INSTRUCTION — All lines holding the word "которые" are to be copied from the records beneath.

Saved data entries:
----
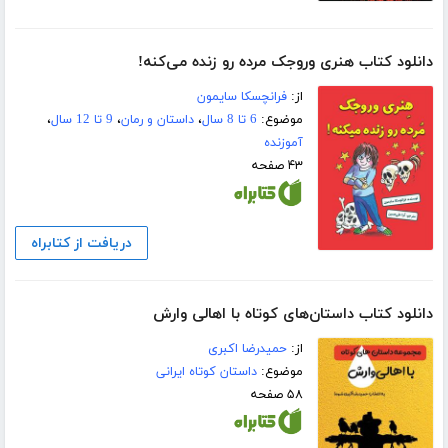
دانلود کتاب هنری وروجک مرده رو زنده می‌کنه!
از:
فرانچسکا سایمون
موضوع:
6 تا 8 سال
،
داستان و رمان
،
9 تا 12 سال
،
آموزنده
۴۳ صفحه
دریافت از کتابراه
دانلود کتاب داستان‌های کوتاه با اهالی وارش
از:
حمیدرضا اکبری
موضوع:
داستان کوتاه ایرانی
۵۸ صفحه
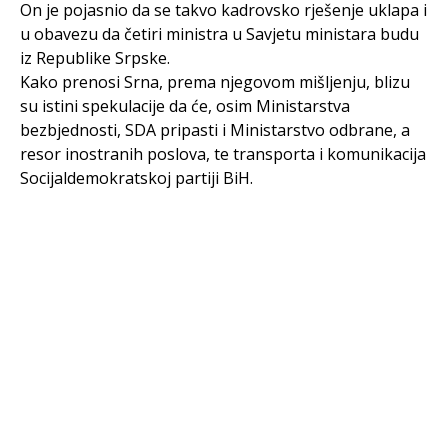
On je pojasnio da se takvo kadrovsko rješenje uklapa i
u obavezu da četiri ministra u Savjetu ministara budu
iz Republike Srpske.
Kako prenosi Srna, prema njegovom mišljenju, blizu
su istini spekulacije da će, osim Ministarstva
bezbjednosti, SDA pripasti i Ministarstvo odbrane, a
resor inostranih poslova, te transporta i komunikacija
Socijaldemokratskoj partiji BiH.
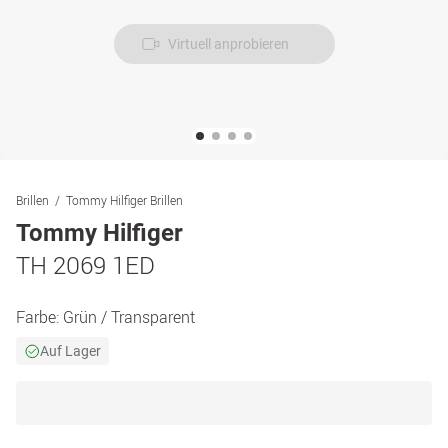
Virtuell anprobieren
Brillen
Tommy Hilfiger Brillen
Tommy Hilfiger
TH 2069 1ED
Farbe:
Grün / Transparent
Auf Lager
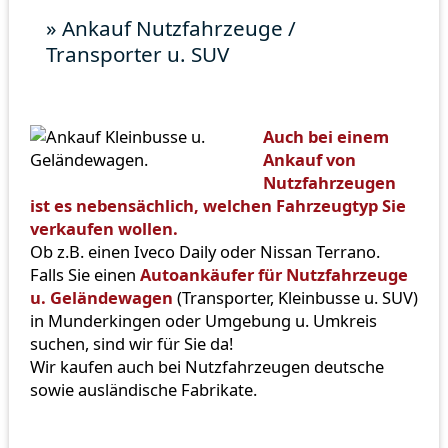
» Ankauf Nutzfahrzeuge /
Transporter u. SUV
Auch bei einem
Ankauf von
Nutzfahrzeugen
ist es nebensächlich, welchen Fahrzeugtyp Sie
verkaufen wollen.
Ob z.B. einen Iveco Daily oder Nissan Terrano.
Falls Sie einen
Autoankäufer für Nutzfahrzeuge
u. Geländewagen
(Transporter, Kleinbusse u. SUV)
in Munderkingen oder Umgebung u. Umkreis
suchen, sind wir für Sie da!
Wir kaufen auch bei Nutzfahrzeugen deutsche
sowie ausländische Fabrikate.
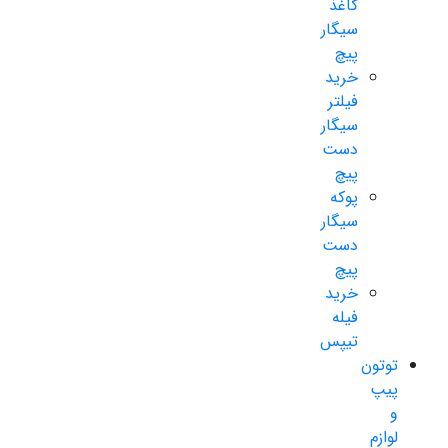
کاغذ
سیگار
پیچ
خرید
فیلتر
سیگار
دست
پیچ
پوکه
سیگار
دست
پیچ
خرید
فیله
تیپس
توتون
پیپ
و
لوازم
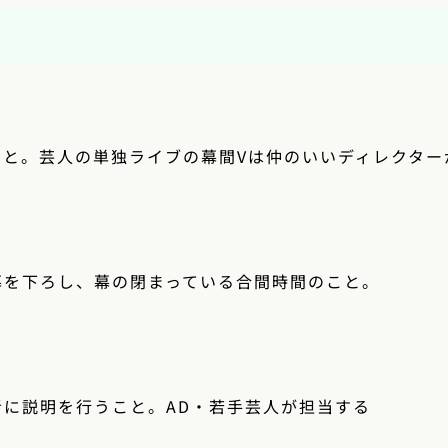
こと。芸人の単独ライブの幕間Vは仲のいいディレクター
幕を下ろし、幕の閉まっている合間時間のこと。
者に説明を行うこと。AD・若手芸人が担当する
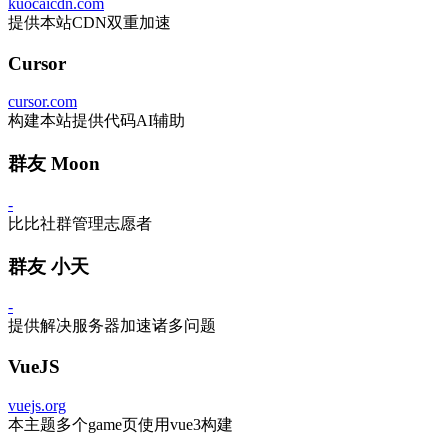
kuocaicdn.com
提供本站CDN双重加速
Cursor
cursor.com
构建本站提供代码AI辅助
群友 Moon
-
比比社群管理志愿者
群友 小天
-
提供解决服务器加速诸多问题
VueJS
vuejs.org
本主题多个game页使用vue3构建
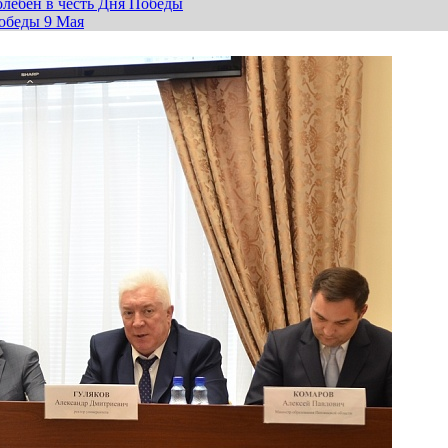
лебен в честь Дня Победы
обеды 9 Мая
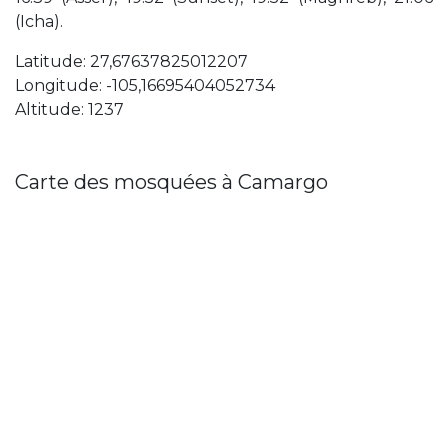
(Icha).
Latitude: 27,67637825012207
Longitude: -105,16695404052734
Altitude: 1237
Carte des mosquées à Camargo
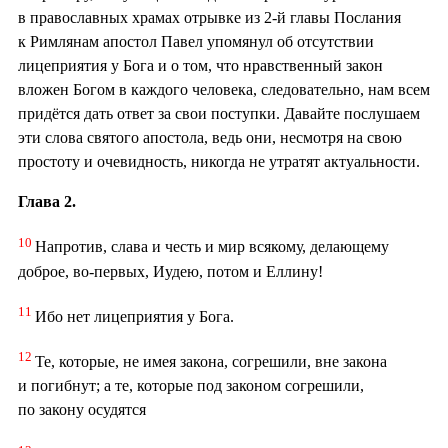
в православных храмах отрывке из 2-й главы Послания
к Римлянам апостол Павел упомянул об отсутствии
лицеприятия у Бога и о том, что нравственный закон
вложен Богом в каждого человека, следовательно, нам всем
придётся дать ответ за свои поступки. Давайте послушаем
эти слова святого апостола, ведь они, несмотря на свою
простоту и очевидность, никогда не утратят актуальности.
Глава 2.
10
Напротив, слава и честь и мир всякому, делающему
доброе, во-первых, Иудею, потом и Еллину!
11
Ибо нет лицеприятия у Бога.
12
Те, которые, не имея закона, согрешили, вне закона
и погибнут; а те, которые под законом согрешили,
по закону осудятся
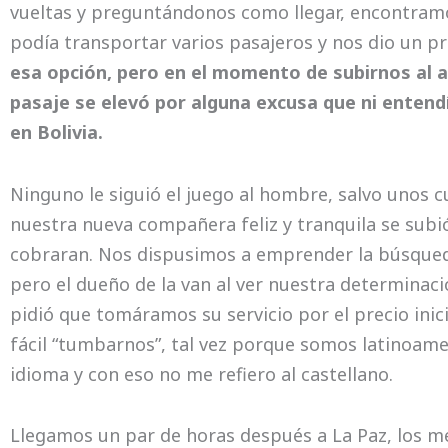
vueltas y preguntándonos como llegar, encontra
podía transportar varios pasajeros y nos dio un p
esa opción, pero en el momento de subirnos al 
pasaje se elevó por alguna excusa que ni enten
en Bolivia.
Ninguno le siguió el juego al hombre, salvo unos 
nuestra nueva compañera feliz y tranquila se sub
cobraran. Nos dispusimos a emprender la búsqued
pero el dueño de la van al ver nuestra determinaci
pidió que tomáramos su servicio por el precio inici
fácil “tumbarnos”, tal vez porque somos latinoam
idioma y con eso no me refiero al castellano.
Llegamos un par de horas después a La Paz, los m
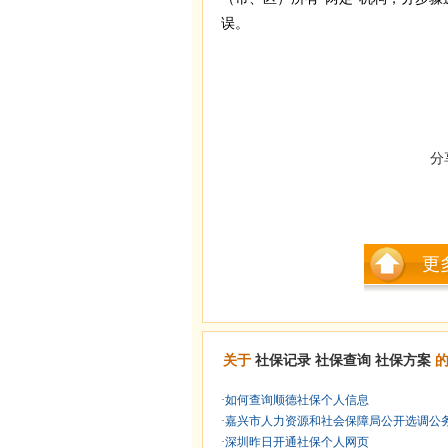
误。
分
更
关于
社保记录
社保查询
社保方案
的
·
如何查询顺德社保个人信息
·
嘉兴市人力资源和社会保障局公开选调公务员
·
深圳昨日开通社保个人网页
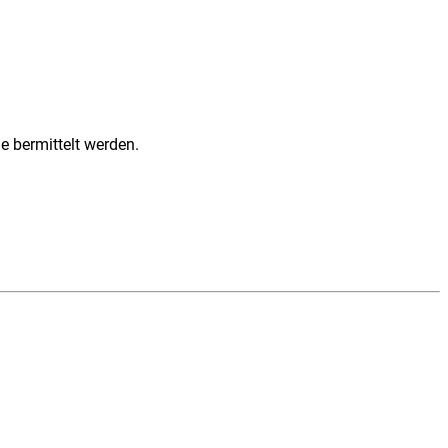
e bermittelt werden.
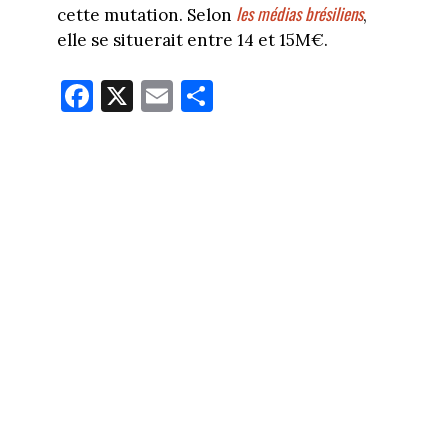
les médias brésiliens
cette mutation. Selon
,
elle se situerait entre 14 et 15M€.
Fa
X
E
Pa
ce
m
rt
bo
ail
ag
ok
er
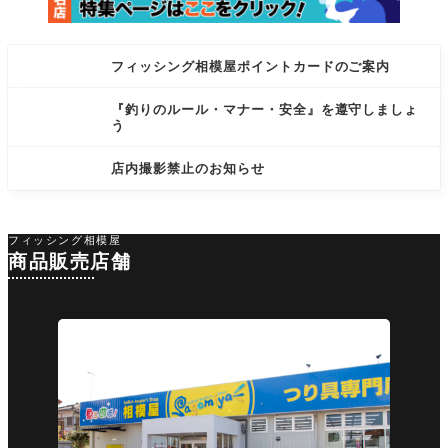
フィッシング相模屋ポイントカードのご案内
『釣りのルール・マナー・安全』を遵守しましょ
う
店内撮影禁止のお知らせ
フィッシング相模屋
商品販売店舗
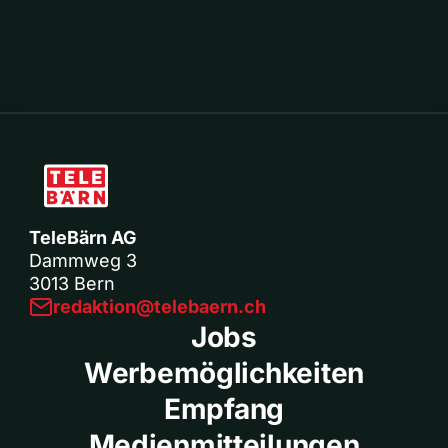
TeleBärn AG
Dammweg 3
3013 Bern
redaktion@telebaern.ch
Jobs
Werbemöglichkeiten
Empfang
Medienmitteilungen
----
ANSWER BELOW —
Те, которые, не имея закона, согрешили, вне закона
и погибнут; а те, которые под законом согрешили,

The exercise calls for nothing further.